**Excerpt:**
Finding Thankfulness In Adversity
In my 46 years of traveling as an evangelistic speaker, I have discovered something that isn’t truly surprising, but it is instructive.
The believers who impact others the most are not those who respond with an “attitude of gratitude” when life is going well, but those who respond with sincere thankfulness when life is upside down.
As I write this, I just returned yesterday from a man in a senior-living facility who practically overnight lost strength in his legs and is now confined to a wheelchair. He made the comment, “I don’t like who I am, but I like where I am.” He then went on to explain that although he regrets not being able to walk and needs a nurse’s assistance from 9 to 9 every day, he is grateful for the facility he is in and the care he is receiving. I can assure you, that even as I had lunch with him and noticed how people responded to him, they were extremely impressed by his attitude in the midst of adversity.

**Exercise goal:** Can you reproduce word for word everything in the piece on thankfulness in adversity from "The believers who" down to "midst of adversity."?

**Records supplied:**
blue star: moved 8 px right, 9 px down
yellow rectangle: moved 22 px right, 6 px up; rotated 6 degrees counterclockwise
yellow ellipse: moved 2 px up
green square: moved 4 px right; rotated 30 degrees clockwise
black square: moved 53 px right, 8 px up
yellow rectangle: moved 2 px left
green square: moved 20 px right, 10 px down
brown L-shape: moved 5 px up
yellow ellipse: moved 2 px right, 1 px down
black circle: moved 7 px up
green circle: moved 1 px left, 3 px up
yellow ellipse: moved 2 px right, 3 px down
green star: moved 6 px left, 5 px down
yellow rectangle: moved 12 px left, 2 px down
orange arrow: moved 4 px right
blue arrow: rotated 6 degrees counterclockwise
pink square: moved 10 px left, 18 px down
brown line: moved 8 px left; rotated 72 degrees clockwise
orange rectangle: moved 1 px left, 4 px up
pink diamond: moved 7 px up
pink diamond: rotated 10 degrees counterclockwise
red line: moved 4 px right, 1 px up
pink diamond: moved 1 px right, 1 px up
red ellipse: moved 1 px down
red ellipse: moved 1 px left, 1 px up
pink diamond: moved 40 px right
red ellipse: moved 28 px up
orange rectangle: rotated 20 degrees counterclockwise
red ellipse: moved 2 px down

**Expected answer:**
The believers who impact others the most are not those who respond with an “attitude of gratitude” when life is going well, but those who respond with sincere thankfulness when life is upside down.
As I write this, I just returned yesterday from a man in a senior-living facility who practically overnight lost strength in his legs and is now confined to a wheelchair. He made the comment, “I don’t like who I am, but I like where I am.” He then went on to explain that although he regrets not being able to walk and needs a nurse’s assistance from 9 to 9 every day, he is grateful for the facility he is in and the care he is receiving. I can assure you, that even as I had lunch with him and noticed how people responded to him, they were extremely impressed by his attitude in the midst of adversity.